TEHRAN (Reuters) -- Iranian police have detained three women's rights activists, the latest in dozens of such arrests over the last few years in the Islamic Republic, a fellow campaigner said on February 1.
They were seized in the mountains north of Tehran on January 30 when collecting signatures in support of a campaign seeking changes to legislation which activists say discriminates against women. Iran rejects accusations of bias.
Sussan Tahmasebi, a leading member of the campaign, said one of those held was accused of spreading propaganda against the state, a common charge against women's rights campaigners.
A second detainee was released on January 31, and the third was likely to be released on February 1, she said.
Activists say 47 of them have been detained since they launched a campaign in 2006 to collect 1 million signatures in support of demands for changes in laws they say deny women in Iran equal rights in matters such as divorce and child custody.
Most were freed after a few days or weeks.
"Obviously there are people who don't want laws that are discriminatory against women to change," Tahmasebi told Reuters.
She suggested the latest arrests may be a message from the authorities ahead of the International Women's Day on March 8, when activists in the past have held rallies or meetings.
"We faced a lot of pressure all along," she said of the so-called 1 million signature campaign. The latest detentions could be an "attempt to reel us in right before" March 8.
Western diplomats and rights groups say the arrests of women's rights campaigners form part of a broader crackdown on dissenting voices, possibly in response to external pressure on Tehran over its disputed nuclear program.
Activists say women in Iran face institutionalised discrimination that makes them second-class citizens in divorce, inheritance, child custody and other aspects of life.
Iran dismisses accusations it discriminates against women, who are legally entitled to hold most jobs and can vote.
Despite the arrests, Tahmasebi said the campaign had been successful in raising public awareness about women's rights.

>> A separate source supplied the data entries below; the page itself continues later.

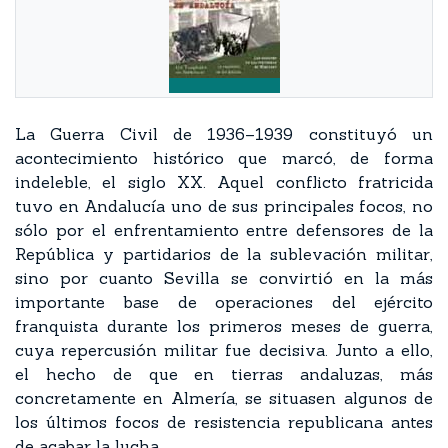
La Guerra Civil de 1936–1939 constituyó un
acontecimiento histórico que marcó, de forma
indeleble, el siglo XX. Aquel conflicto fratricida
tuvo en Andalucía uno de sus principales focos, no
sólo por el enfrentamiento entre defensores de la
República y partidarios de la sublevación militar,
sino por cuanto Sevilla se convirtió en la más
importante base de operaciones del ejército
franquista durante los primeros meses de guerra,
cuya repercusión militar fue decisiva. Junto a ello,
el hecho de que en tierras andaluzas, más
concretamente en Almería, se situasen algunos de
los últimos focos de resistencia republicana antes
de acabar la lucha.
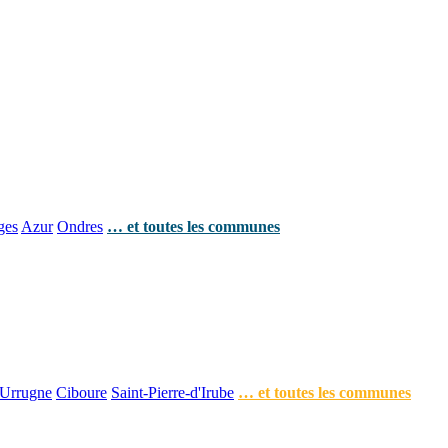
ges
Azur
Ondres
… et toutes les communes
Urrugne
Ciboure
Saint-Pierre-d'Irube
… et toutes les communes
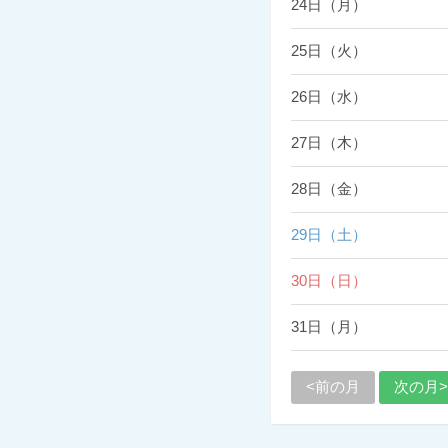
24日（月）
25日（火）
26日（水）
27日（木）
28日（金）
29日（土）
30日（日）
31日（月）
<前の月
次の月>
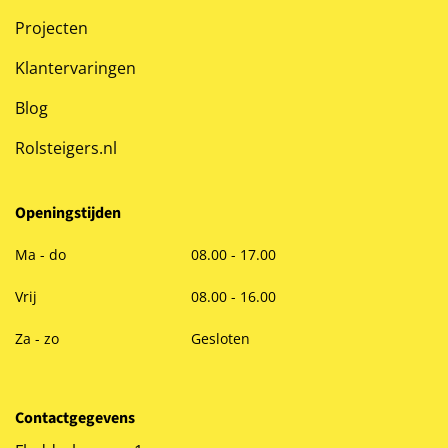
Projecten
Klantervaringen
Blog
Rolsteigers.nl
Openingstijden
Ma - do
08.00 - 17.00
Vrij
08.00 - 16.00
Za - zo
Gesloten
Contactgegevens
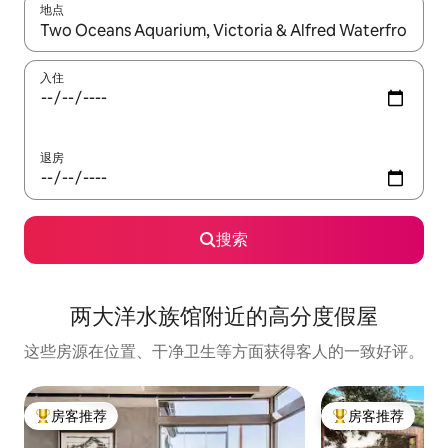
地点
如有搜索结果，请使用上下方向键查看，或通过点击或滑动手势浏
入住
退房
搜索
两大洋水族馆附近的高分度假屋
这些房源在位置、干净卫生等方面获得客人的一致好评。
房客推荐
房客推荐
热门「房客推荐」
热门「房客推荐」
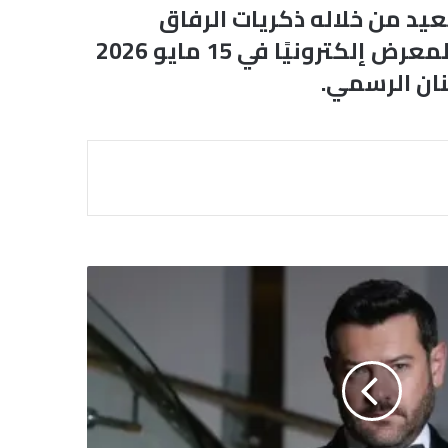
يد من خلاله ذكريات الرفاق
وأثرهم الإنساني عبر أعمال تعتمد على الرسم الحر والخطوط التعبيرية. ويُفتتح المعرض إلكترونيًا في 15 مايو 2026
نان الرسمي.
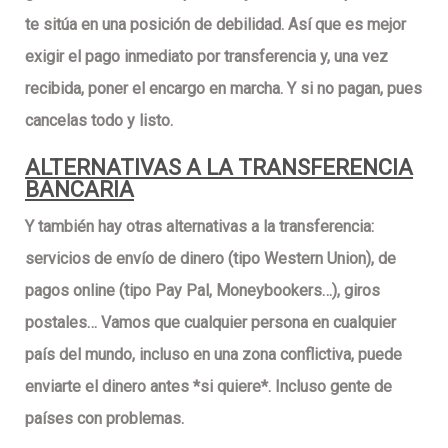
te sitúa en una posición de debilidad. Así que es mejor
exigir el pago inmediato por transferencia y, una vez
recibida, poner el encargo en marcha. Y si no pagan, pues
cancelas todo y listo.
ALTERNATIVAS A LA TRANSFERENCIA
BANCARIA
Y también hay otras
alternativas a la transferencia
:
servicios de
envío de dinero
(tipo Western Union), de
pagos online
(tipo Pay Pal, Moneybookers…), giros
postales… Vamos que cualquier persona en cualquier
país del mundo, incluso en una zona conflictiva, puede
enviarte el dinero antes *
si quiere
*. Incluso gente de
países con problemas.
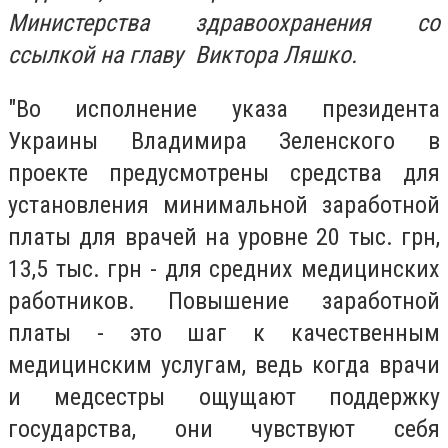
Министерства здравоохранения со
ссылкой на главу Виктора Ляшко.
"Во исполнение указа президента
Украины Владимира Зеленского в
проекте предусмотрены средства для
установления минимальной заработной
платы для врачей на уровне 20 тыс. грн,
13,5 тыс. грн - для средних медицинских
работников. Повышение заработной
платы - это шаг к качественным
медицинским услугам, ведь когда врачи
и медсестры ощущают поддержку
государства, они чувствуют себя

A recent parliament decision to allow women to inherit land from their husbands or fathers was a "huge accomplishment".
She also praised a judiciary directive last year under which women who suffer injury or death in a car accident will be entitled to the same insurance company compensation as men.
Under Iran's sharia law imposed since the 1979 Islamic Revolution, compensation for the loss of a woman's life, "blood money," is half that paid for a man. This rule, which applies to physical injury as well, had also governed payments from insurance companies even though both sexes paid equal premiums.